In the Battle of Giornico, also known as the battle of large rocks (Italian: Battaglia di Giornico, dei Sassi Grossi; German: Schlacht bei Giornico) (28 December 1478), about 600 Swiss troops ambushed from above and defeated a larger force of the Duchy of Milan, confined in a narrow icy valley, by rolling large boulders down the hillside against the Milanese.

==History==
The Battle of Giornico was part of an expansionist policy of the Old Swiss Confederation during the 15th century. The confederation attempted to expand into the southern foothills of the Alps to gain control of both ends of the valuable mountain passes. In November 1478, troops of the Canton of Uri moved south over the Gotthard pass into the Leventina valley. The population of the valley, who had long been opposed to Milan, greeted the Swiss troops as liberators and allies. However, below the valley at Bellinzona, they found the city gates closed. Uri was quickly joined by forces from other Confederation cantons and established a siege camp below the walls of Bellinzona on 30 November 1478. The Duke of Milan responded by sending 10,000 men toward Bellinzona to drive the Confederates back and reassert his control over the Leventina.

==The battle==
On 16 December the Milanese army reached Magadino on Lake Maggiore about 14 km from Bellinzona. However, the Confederates had already retired, after a 14-day siege of Bellinzona, to the Gotthard Pass. Only a 175-strong reserve army, reinforced by about 400 soldiers from the Leventina, were guarding the rear at Giornico in the Leventina valley. The entire Milanese army reached Giornico on 28 December 1478 and outnumbered the defenders by about twenty-to-one.
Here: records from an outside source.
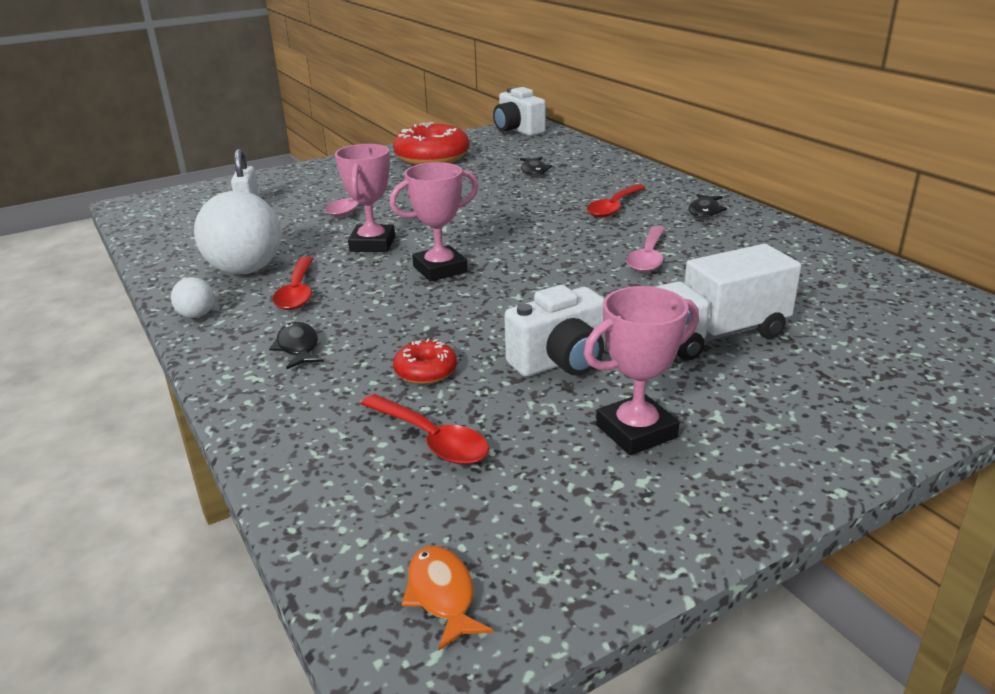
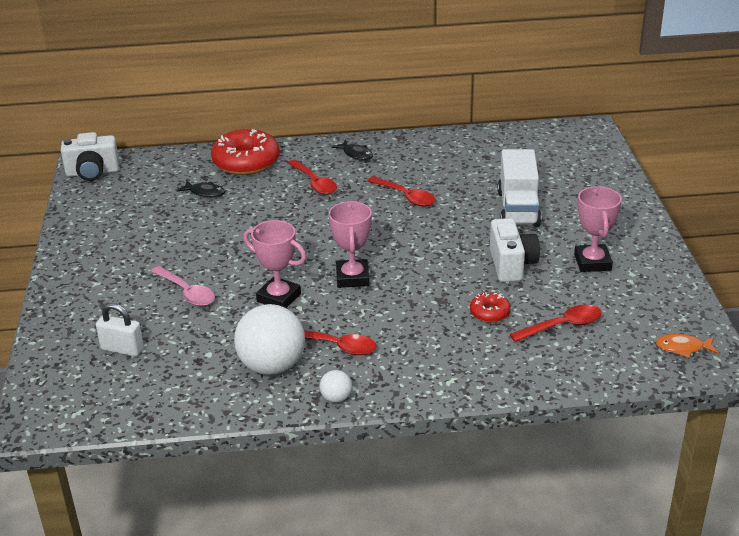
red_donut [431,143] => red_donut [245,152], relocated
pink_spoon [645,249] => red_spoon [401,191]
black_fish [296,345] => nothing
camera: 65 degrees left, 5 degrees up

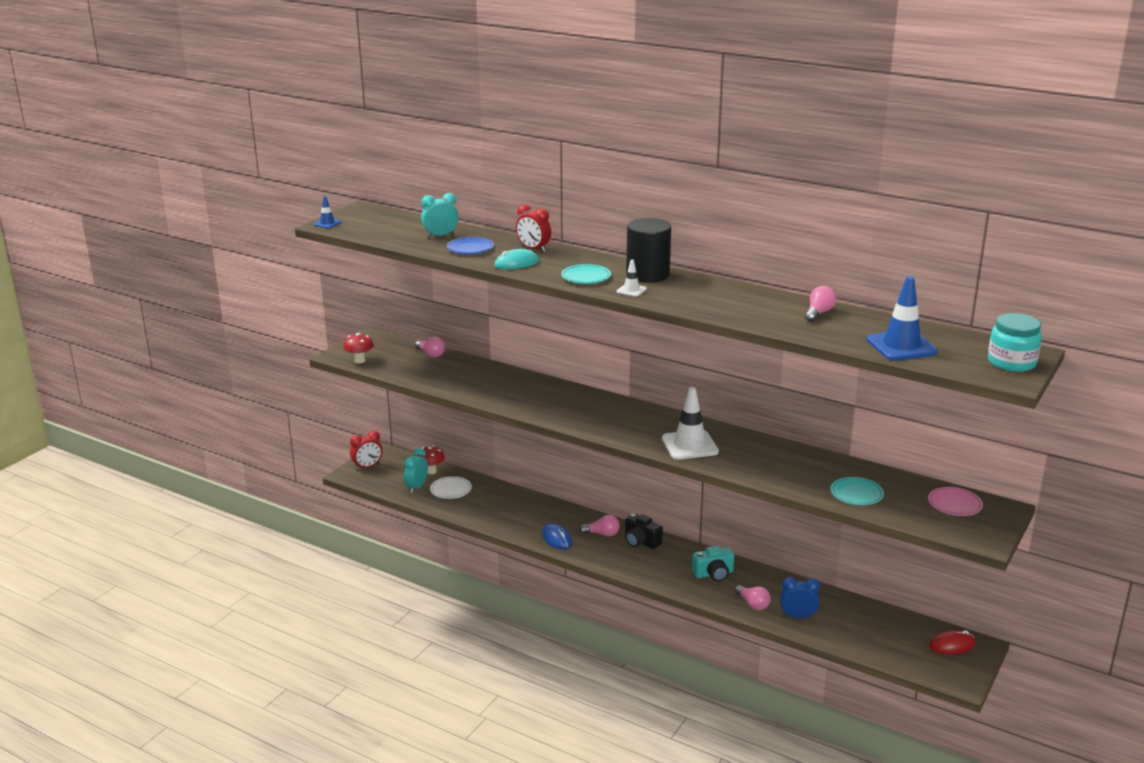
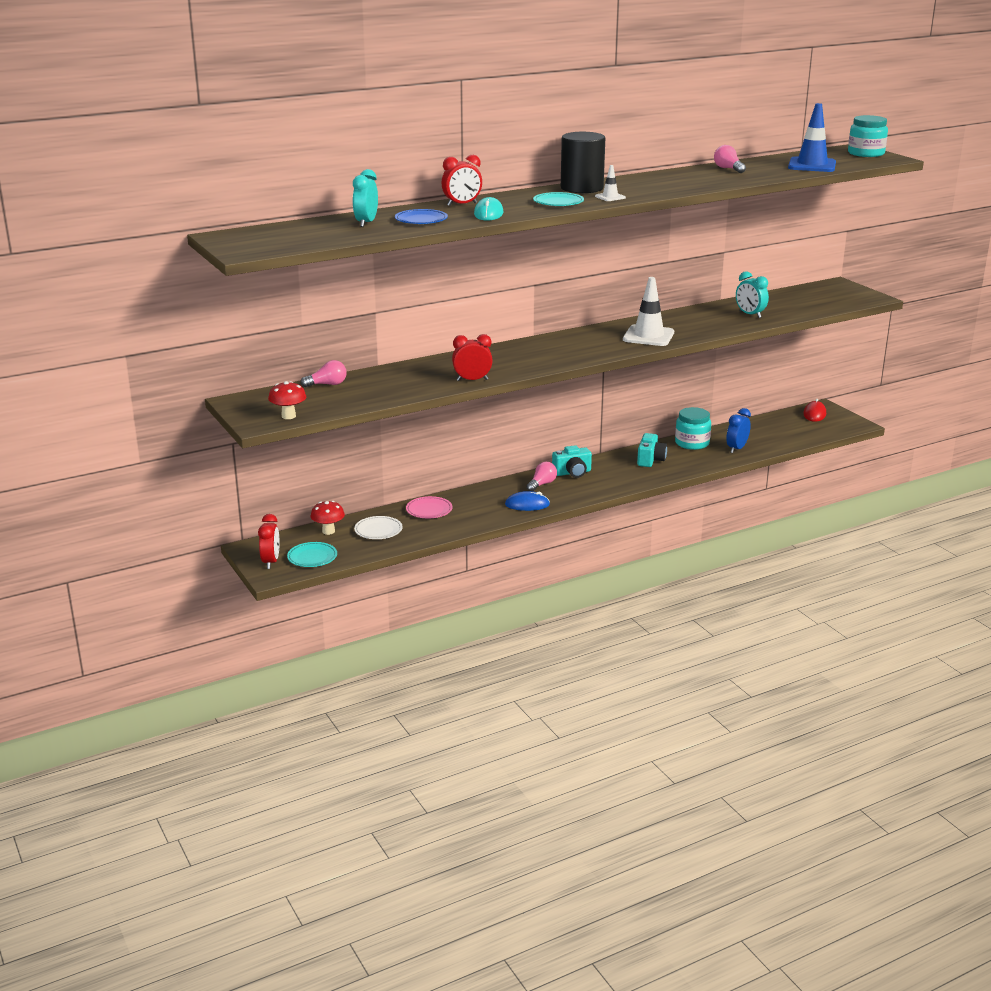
blue_traffic_cone [327,212] => nothing
turquoise_clock [416,470] => turquoise_clock [752,294], relocated
turquoise_plate [857,491] => turquoise_plate [312,554], relocated
pink_plate [955,501] => pink_plate [429,507], relocated
black_camera [644,531] => turquoise_camera [572,461]
pink_light_bulb [753,597] => nothing
nothing => red_clock [472,357]
nothing => turquoise_jar [693,428]
camera: 60 degrees left, 0 degrees up

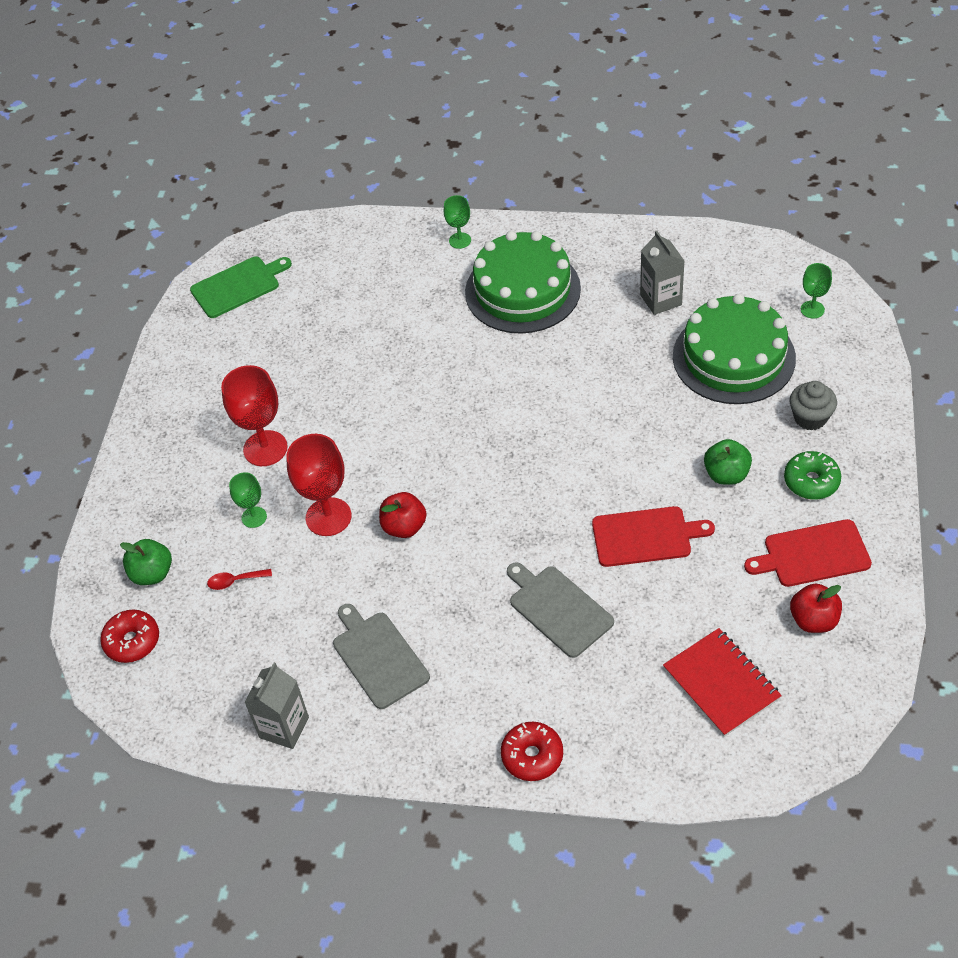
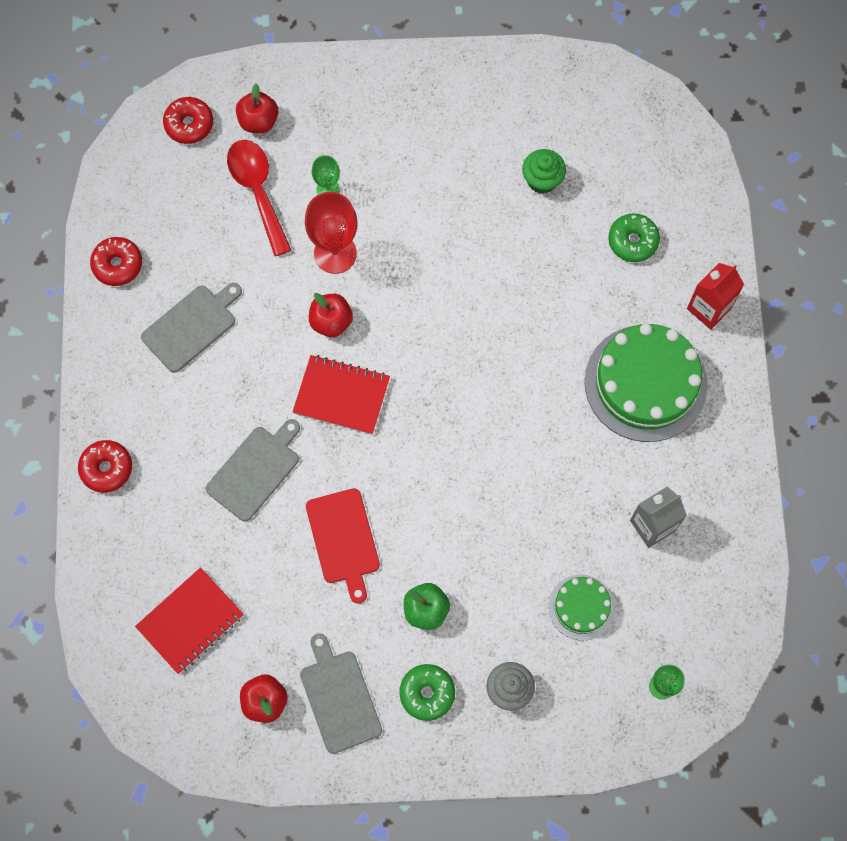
green_goblet [457,222] => red_carton [715,296]
green_cutting_board [241,287] => nothing
green_cake [734,349] => green_cake [581,608], x0.52
red_goblet [254,415] => nothing
red_cutting_board [808,553] => grey_cutting_board [341,693]
green_apple [146,562] => red_apple [257,108]
red_spoon [239,579] => red_spoon [259,198], x2.24
grey_carton [276,706] => red_donut [116,261]
nothing => green_cupcake [544,171]
nothing => green_donut [634,237]
nothing => red_notebook [341,395]
camera: 75 degrees right, 20 degrees up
The defenders were able to defeat the much larger force because the Milanese army was confined in a narrow valley, struggling for foothold on the December snow and ice. The Swiss ambushed the army from above, creating confusion by rolling large boulders down the hillside. They reportedly also wore crampons for better foothold. Against this attack, the Milanese army was helpless regardless of its superior number, and they were forced to flee, leaving an estimated 1,400 casualties.

==Aftermath==
Following this decisive defeat, the Duke of Milan withdrew from the Leventina, leaving it under Uri's control. The treaty of Lucerne was signed on 3 March 1480 establishing the cession of Leventina from Milan to Uri.

To consolidate his power in Bellinzona, the Duke of Milan built the small Sasso Corbaro castle. Nine years later, the Swiss and the Milanese met again, in 1487, at the Battle of Crevola.